MINISTER CREAN: I don't
want to pre-empt the machinations of the machinery that will be exercised
there. I think it will be important for those processes to be worked
through and that will depend very much on what the proponents – what
is actually on the table- and there is no proposal on the table because
it hasn´t been accepted. So I can't really speculate on that.
JOURNALIST: This morning´s or I guess for us tomorrow's headline of the Sydney Morning Herald will be ´Slow Down Kevin¨ - the Prime Minister's pace is exhaustive and you mentioned exhaustive negotiations. As a former Leader of the Party, is he taking the pace out too quickly?
MINISTER CREAN: No, and in fact it has taken us twelve years to get back into office - we didn't get elected to slow down. There is a lot of unfinished business and we need to work flat out at it. I don't know any Minister that has slowed down but we have a lot of agendas that need to be fulfilled, domestically as well as globally.
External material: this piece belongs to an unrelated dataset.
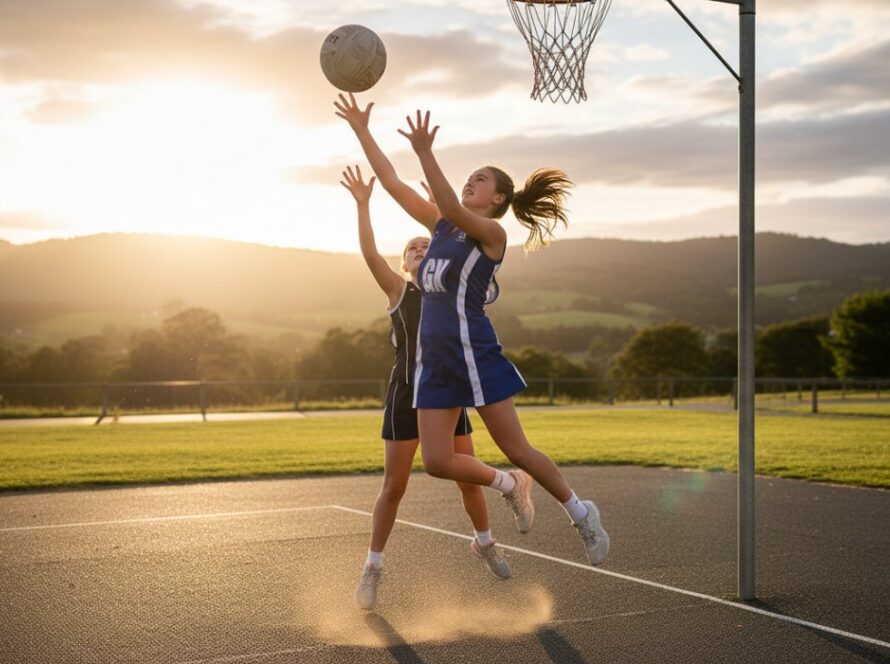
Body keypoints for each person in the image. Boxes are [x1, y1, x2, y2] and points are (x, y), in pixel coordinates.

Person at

Domestically we have inherited
an inflationary pressure – but we also have significant supply constraints
– through infrastructure and skills. If we are to maximize our potential,
we have got to address those concerns and that is what the Budget was
about. And so far as the global situations whether it is climate change
or whether it is global trade talks – I mean the last time that we
concluded a WTO Round was when Labor was last in office. This would
be nice bookend. But there has been a terrible interregnum over the
past twelve years, and in many senses this interregnum is the reasons
why the new Government can't really afford to slow down.
JOURNALIST: You had a
record trade deficit in February which got cut significantly in March
– I think that Australia has had trade deficits since early 2002.
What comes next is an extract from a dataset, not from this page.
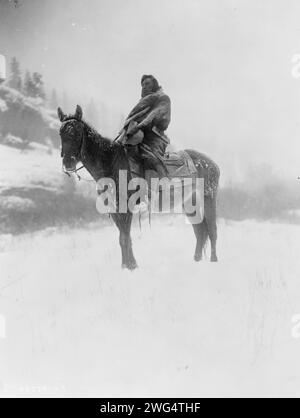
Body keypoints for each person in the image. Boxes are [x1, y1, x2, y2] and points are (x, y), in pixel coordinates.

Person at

Do you see that shrinking, do you see a surplus coming in the next year?
I see you have reached a free trade deal with Chile…
MINISTER CREAN: We did
– and the agreement with Chile is a model FTA as it is comprehensive,
it covers all sectors and introduces important MFN principles. So this
is an agreement that we hope sends a signal that where FTAs should head
– and I think that there is a better chance of them heading in this
direction if we conclude this Round. But as for the run of trade deficits,
this is all the consequence of the previous government's failure to
properly attend to trade policy. It believed that all they had to do
was ride the resources boom. But that's not enough. We have to position
our economy to sustain it beyond the resources boom and that has to
be part and involve a significant improvement in our export performance.
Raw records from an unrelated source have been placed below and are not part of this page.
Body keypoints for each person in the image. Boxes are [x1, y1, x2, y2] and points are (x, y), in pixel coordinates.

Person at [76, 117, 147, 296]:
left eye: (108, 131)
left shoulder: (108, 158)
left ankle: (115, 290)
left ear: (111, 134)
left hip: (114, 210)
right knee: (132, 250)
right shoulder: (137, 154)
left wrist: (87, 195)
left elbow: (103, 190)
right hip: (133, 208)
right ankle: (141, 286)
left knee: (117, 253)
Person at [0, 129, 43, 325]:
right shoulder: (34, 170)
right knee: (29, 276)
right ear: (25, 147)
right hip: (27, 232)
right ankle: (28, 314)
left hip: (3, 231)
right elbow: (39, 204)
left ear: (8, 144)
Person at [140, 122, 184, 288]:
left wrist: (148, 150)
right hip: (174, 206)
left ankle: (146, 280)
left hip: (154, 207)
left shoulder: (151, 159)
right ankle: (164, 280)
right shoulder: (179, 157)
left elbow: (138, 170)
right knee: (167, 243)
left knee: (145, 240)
We are only 21 million people
and if the point that I made at the outset means anything, it means
that our best opportunities of sustaining economic growth means engaging
trade and that is why we have to be more active in the trade agenda.
That is why I have commissioned
the Mortimer Review. That is why we have consolidated a number of disparate
programs into the one portfolio for a more coordinated approach. That
is why we have increased resources into some of our trade facilitation
mechanisms. We are serious about turning the trade position around.
When Labor was last in office, net exports were a positive contributor to economic growth in 10 of our 13 years. Under the last government, net exports contributed positively to economic growth in only 2 of their 12 years despite the longest resource boom probably in history but certainly since the Korean War. Now we have got something right – they got a lot wrong. I am not saying that we return to what we did in the 1980s because the world has moved on, but we have got to re-engage and reinvigorate and that is why we can't sit around.
JOURNALIST: Any more FTAs with Latin America on your agenda?
MINISTER CREAN: We will continue to engage with FTAs and countries prepared to enter into them provided they are WTO-plus.